Attach local ancestry directly to the object

SNPObject can also carry SNP-level local ancestry in calldata_lai. In this example, we attach SNP-level local ancestry with the same (n_snps, n_samples, 2) layout as the phased genotypes. SNPObject can also represent SNP-level LAI in a flattened haplotype layout.

Ancestry masking can be done without leaving the object. In the ancestry-specific example below, ancestry=1 selects numeric ancestry code 1, which is labeled "ANC1" by ancestry_map.

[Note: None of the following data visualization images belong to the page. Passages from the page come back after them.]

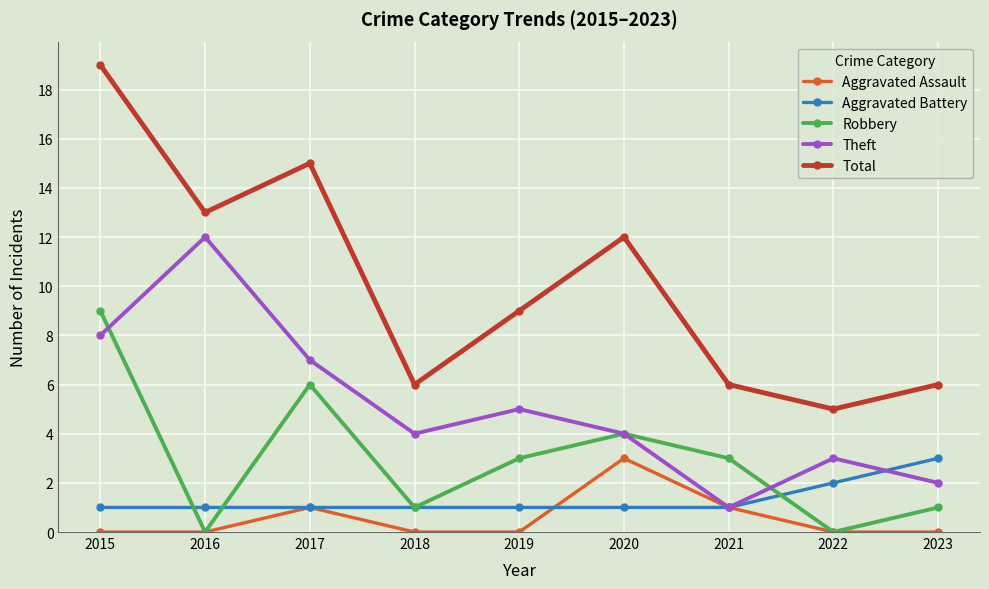

Count the number of categories in the chart.

9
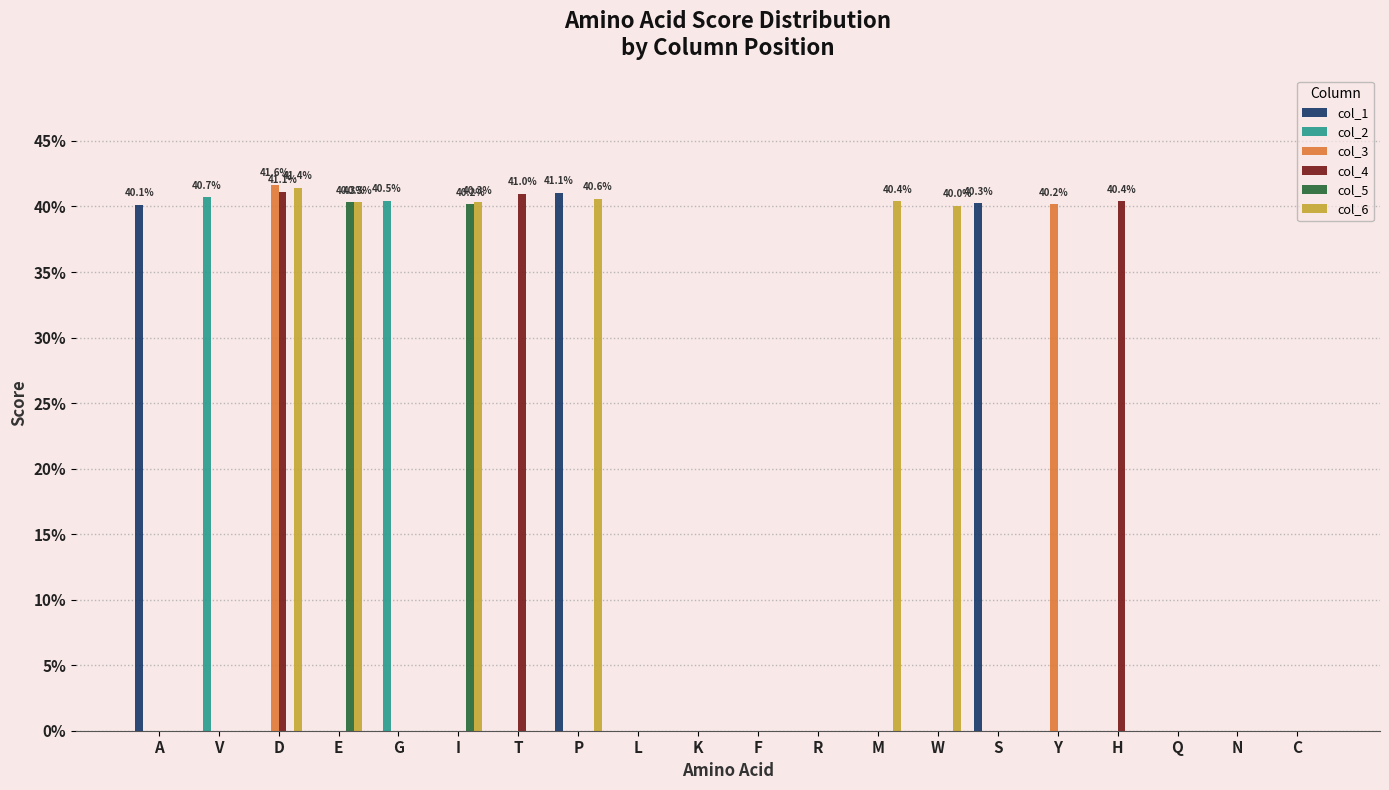

Count the col_4 values in the range 0 to 1.

20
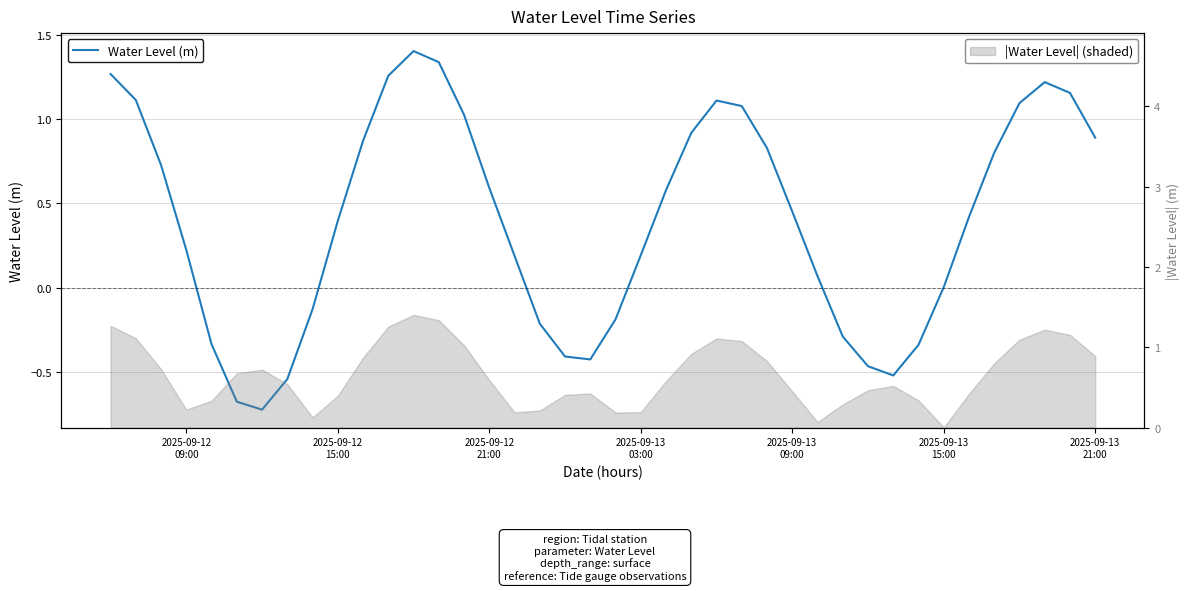

What is the greatest value displayed?

1.4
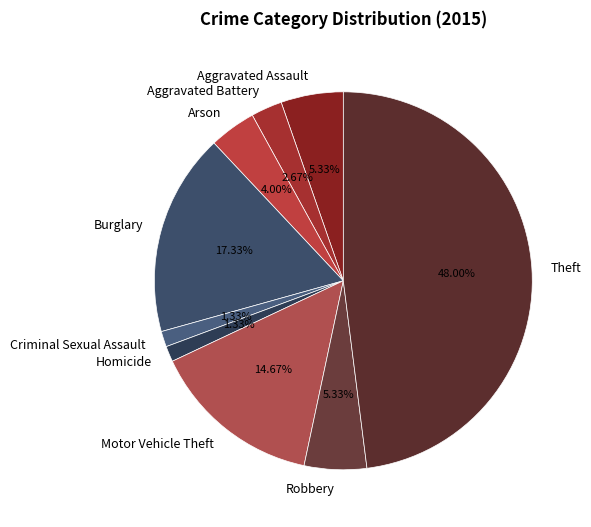

What is the largest slice in the pie chart?

Theft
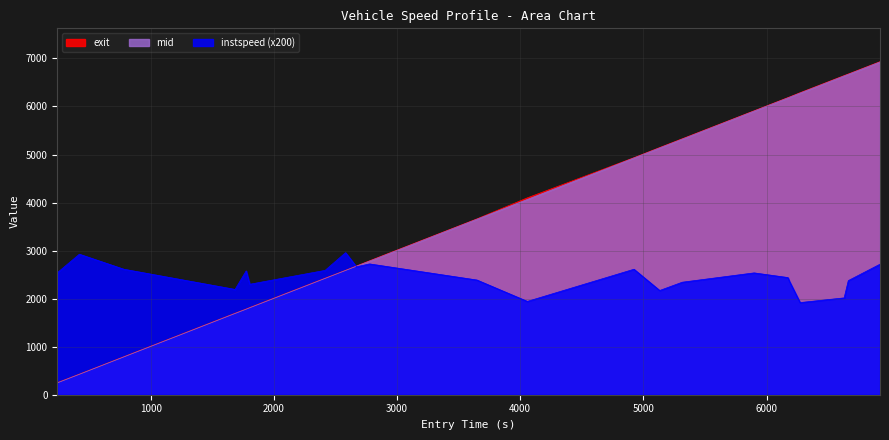

Which series changed the most between 506 and 6521?

exit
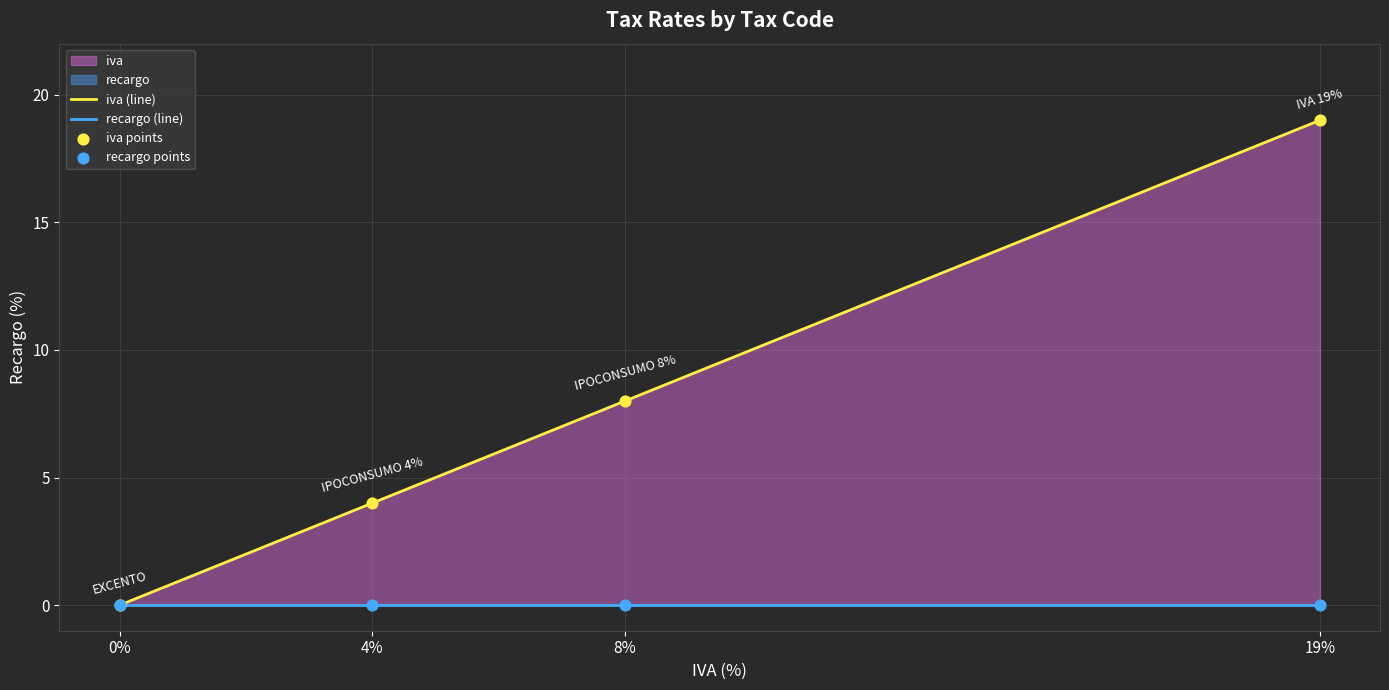

What is the change in value from 4% to 8%?

+4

snp_with_lai = snpobj.copy()
lai = rng.integers(0, 3, size=snp_with_lai.genotypes.shape, dtype=np.int8)
lai[11, :, :] = 0
lai[11, [0, 3, 4], :] = 1
snp_with_lai.calldata_lai = lai
snp_with_lai.ancestry_map = {"0": "ANC0", "1": "ANC1", "2": "ANC2"}

cohort_af, cohort_called = snp_with_lai.allele_freq(return_counts=True)
anc1_af, anc1_called = snp_with_lai.allele_freq(ancestry=1, return_counts=True)

lai_summary = pd.DataFrame(
    {
        "variant": snp_with_lai.variants_id,
        "cohort_af": cohort_af,
        "cohort_called": cohort_called,
        "ANC1_af": anc1_af,
        "ANC1_called": anc1_called,
        "abs_shift": np.abs(anc1_af - cohort_af),
    }
)

lai_summary.sort_values("abs_shift", ascending=False).head(8).round(3)
variant cohort_af cohort_called ANC1_af ANC1_called abs_shift
11 rs_obj_00012 0.375 16 1.000 6 0.625
7 rs_obj_00008 0.667 12 1.000 4 0.333
13 rs_obj_00014 0.312 16 0.000 3 0.312
16 rs_obj_00017 0.500 16 0.800 5 0.300
17 rs_obj_00018 0.312 16 0.500 6 0.188
3 rs_obj_00004 0.688 16 0.857 7 0.170
5 rs_obj_00006 0.750 12 0.600 5 0.150
9 rs_obj_00010 0.125 16 0.000 3 0.125

Takeaways

  • SNPObject is most useful when treated as an analysis container, not just a genotype array.

  • Working on copies makes metadata edits and export transforms safer.

  • dosage() and missing-aware summed genotypes are the bridge from phased haplotypes to matrix-style downstream workflows.

  • Filtering and sample reordering are easier to check when each step creates a clear new object.

  • Once metadata and LAI are attached, the same object can answer whole-cohort, group-level, and ancestry-masked questions.